E.L. wrote:
There was a weird method to Snow's madness. He took chances on fallers with bad reps, but one of them was Barzal so it all worked out in the end.
Snow also drafted a dropping Bailey, who isn't a superstar by any means (just ask Isles fans
) but will hit his 1000th game as an Islander later this week. I still can't believe Barzal dropped that far in the draft. But the misses- Ho-Sang, Dal Colle, and a few others set the org back.

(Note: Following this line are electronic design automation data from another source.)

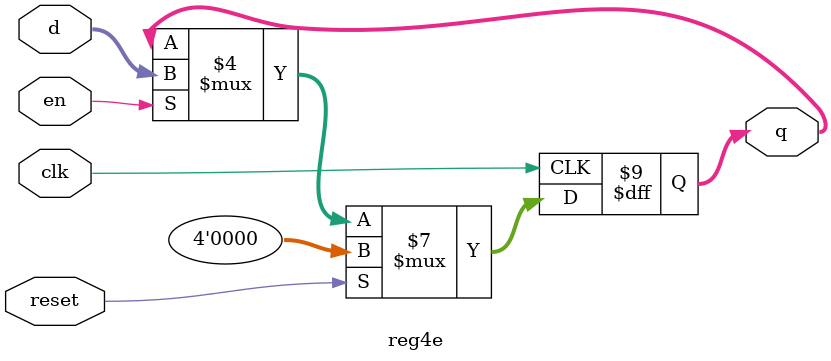
<source format=v>
`timescale 1ns / 1ps
module reg4e(
    input clk,
    input reset,
    input en,
    input [3:0] d,
    output reg [3:0] q
    );

	always @(posedge clk)
	begin
	  if(reset == 1)  q <= 4'b0000;
	  else if(en == 1) q <= d;
	end
endmodule

</source>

Bellows- he's been more willing to give/take hits than he gets credit for, but that's why I question if there's something else we don't see in public. He always seems humble, so I don't think he's a dick. His father was an NHL player, so I assume he was taught the right way to behave. Maybe that made him feel entitled? Doesn't seem it. But waiving him while keeping Johnston and Soshnikov makes you wonder about Bellows. I have a feeling this is to make room to bring Salo back up, but still, Bellows was waived over Johnston and Soshnikov, neither of whom have looked that good in regular season games this year. Bellows looked decent in the first game, but was benched for almost the entire 3rd period. Lambert said it was because there was a lot of penalties both ways and he's not on special teams. If you play 16 seconds in a period, you've done something wrong, no matter how many penalties there are. The coach just isn't throwing you under the bus publicly.
We'll see in a few hours if he passes. He's making $1.2M on a single year contract. I'm sure another team has cap space for that. Isles may be happy to get rid of cap space though. Maybe Lou has a multi-step plan? You'd think if he's got a trade in the works that the other team would take Bellows as a throw-in, unless they're looking to shed cap space. But then take and waive him, gain an asset. Even if another team has 50 contracts he's got to be better than someone in their system, right? It all seems very strange.